Replace the ‘.’ with NaN with regular expression that removes surrounding whitespace

In [162]: df.replace(r"\s*\.\s*", np.nan, regex=True)Out[162]:  a b c0 0 a a1 1 b b2 2 NaN NaN3 3 NaN d

Replace with a list of regexes.

In [163]: df.replace([r"\.", r"(a)"], ["dot", r"\1stuff"], regex=True)Out[163]:  a b c0 0 astuff astuff1 1 b b2 2 dot NaN3 3 dot d

Replace with a regex in a mapping dict.

In [164]: df.replace({"b": r"\s*\.\s*"}, {"b": np.nan}, regex=True)Out[164]:  a b c0 0 a a1 1 b b2 2 NaN NaN3 3 NaN d

Pass nested dictionaries of regular expressions that use the regex keyword.

In [165]: df.replace({"b": {"b": r""}}, regex=True)Out[165]:  a b c0 0 a a1 1 b2 2 . NaN3 3 . dIn [166]: df.replace(regex={"b": {r"\s*\.\s*": np.nan}})Out[166]:  a b c0 0 a a1 1 b b2 2 NaN NaN3 3 NaN dIn [167]: df.replace({"b": r"\s*(\.)\s*"}, {"b": r"\1ty"}, regex=True)Out[167]:  a b c0 0 a a1 1 b b2 2 .ty NaN3 3 .ty d

Pass a list of regular expressions that will replace matches with a scalar.

In [168]: df.replace([r"\s*\.\s*", r"a|b"], "placeholder", regex=True)Out[168]:  a b c0 0 placeholder placeholder1 1 placeholder placeholder2 2 placeholder NaN3 3 placeholder d

All of the regular expression examples can also be passed with theto_replace argument as the regex argument.

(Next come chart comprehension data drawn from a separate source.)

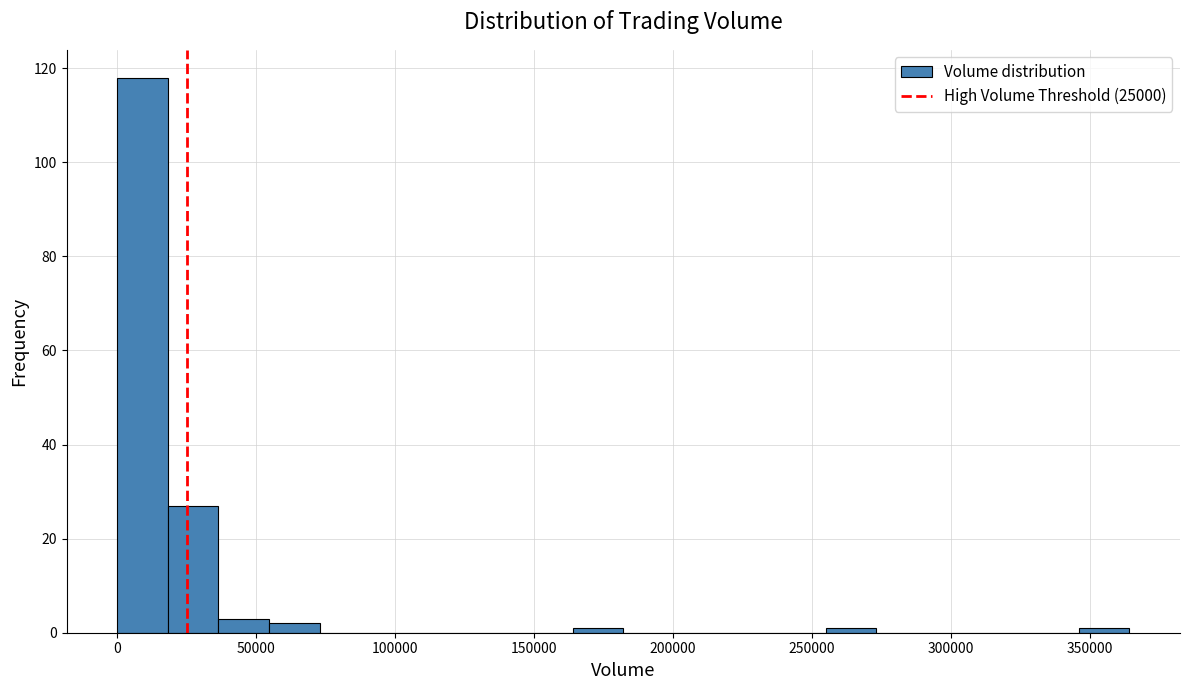

Around what value on the x-axis is the tallest bar? Give the approximate position of its centre, as read against the axis.

10000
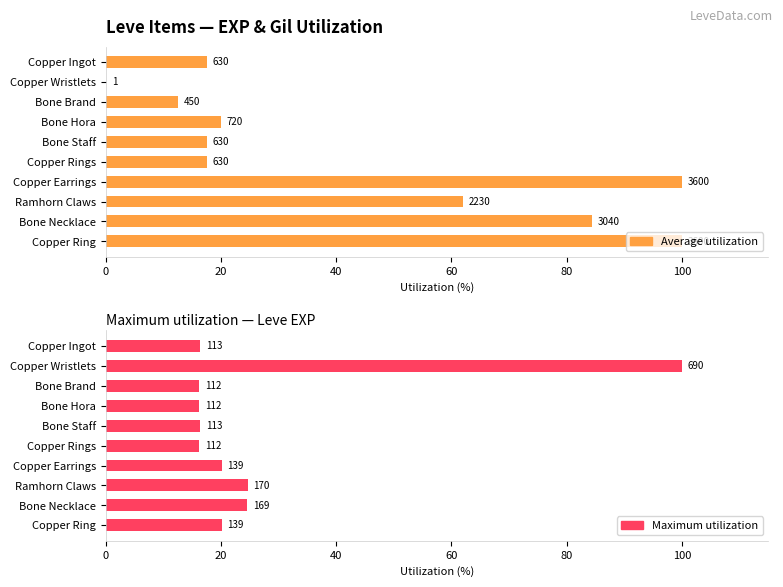

Are the bars grouped side by side (vs. stacked)?

Yes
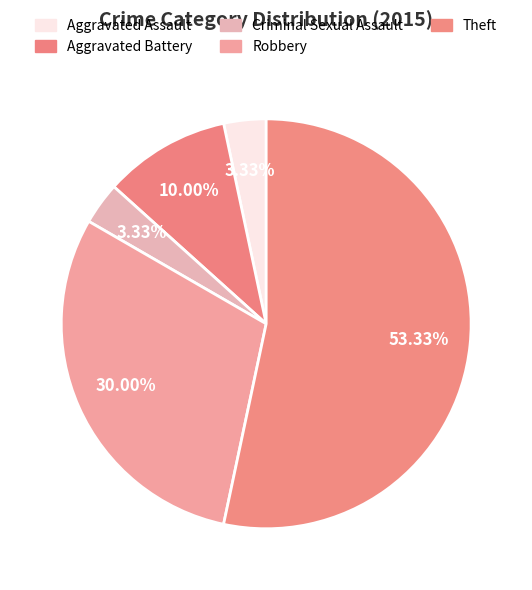

What portion of the pie excludes Aggravated Assault?

96.7%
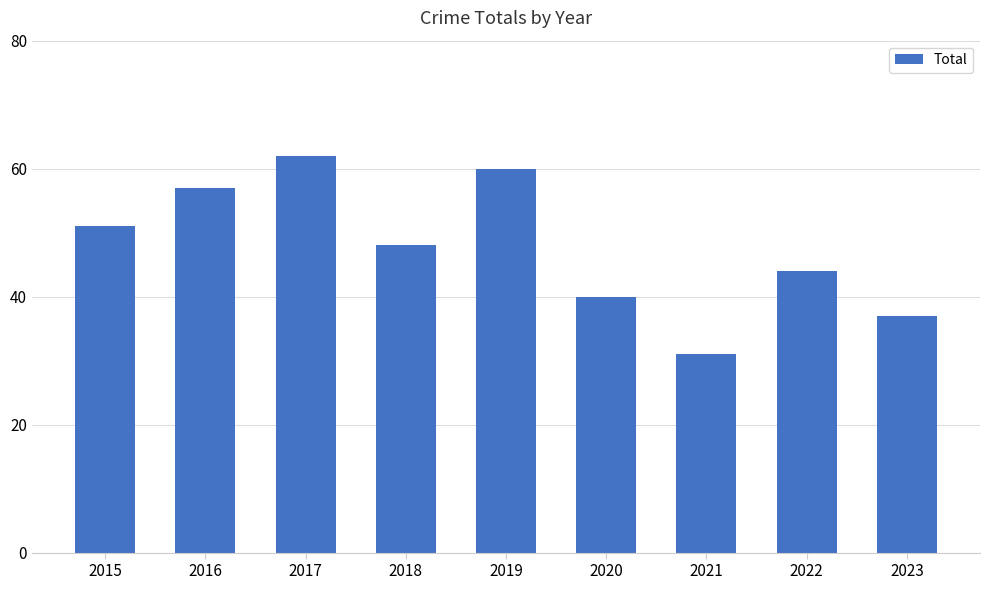

What is the sum of the values at 2017 and 2022?

106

In this case the valueargument must be passed explicitly by name or regex must be a nesteddictionary.

In [169]: df.replace(regex=[r"\s*\.\s*", r"a|b"], value="placeholder")Out[169]:  a b c0 0 placeholder placeholder1 1 placeholder placeholder2 2 placeholder NaN3 3 placeholder d

Note

A regular expression object from re.compile is a valid input as well.

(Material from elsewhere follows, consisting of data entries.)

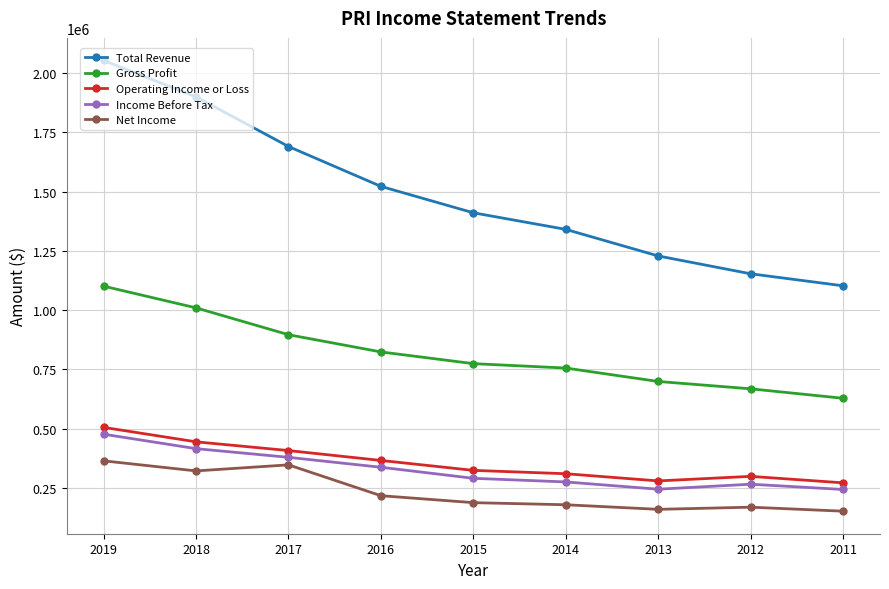

What are all the series names shown in the legend?

Total Revenue, Gross Profit, Operating Income or Loss, Income Before Tax, Net Income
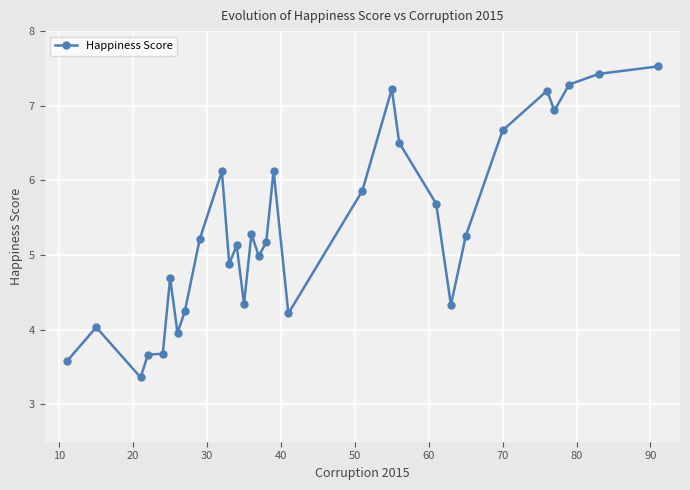

What is the difference between the second highest and second lowest values?

3.9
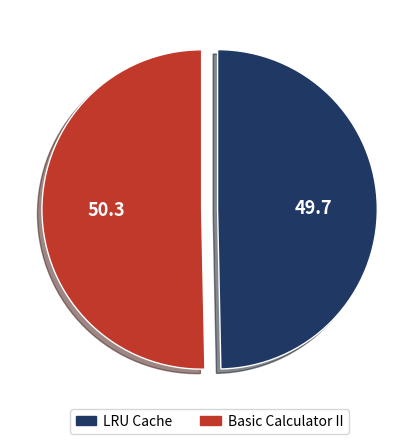

Do Basic Calculator II and LRU Cache together represent more than half of the pie?

Yes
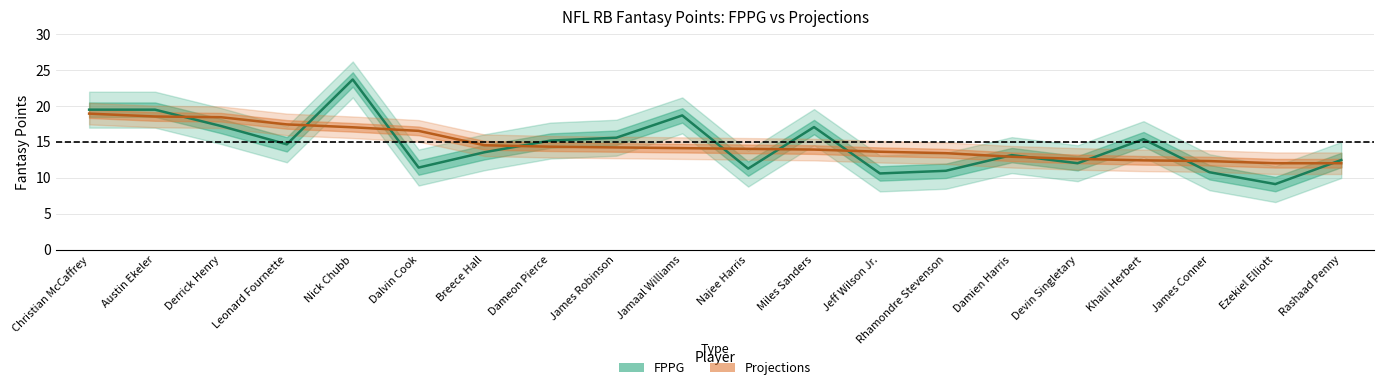

Reading left to right, list all the values displayed in this chart.

FPPG: 19.4	19.4	17.2	14.6	23.6	11.4	13.5	15.2	15.6	18.6	11.2	17.0	10.6	10.9	13.1	12.0	15.3	10.8	9.1	12.4
Projections: 18.9	18.5	18.4	17.4	17.0	16.5	14.5	14.3	14.2	14.1	14.0	13.9	13.6	13.4	12.9	12.6	12.4	12.3	12.0	12.0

Working with missing data — pandas 2.2.2 documentation (2024)

References

Top Articles
Latest Posts
Article information

Author: Lakeisha Bayer VM

Last Updated:

Views: 5581

Rating: 4.9 / 5 (49 voted)

Reviews: 80% of readers found this page helpful

Author information

Name: Lakeisha Bayer VM

Birthday: 1997-10-17

Address: Suite 835 34136 Adrian Mountains, Floydton, UT 81036

Phone: +3571527672278

Job: Manufacturing Agent

Hobby: Skimboarding, Photography, Roller skating, Knife making, Paintball, Embroidery, Gunsmithing

Introduction: My name is Lakeisha Bayer VM, I am a brainy, kind, enchanting, healthy, lovely, clean, witty person who loves writing and wants to share my knowledge and understanding with you.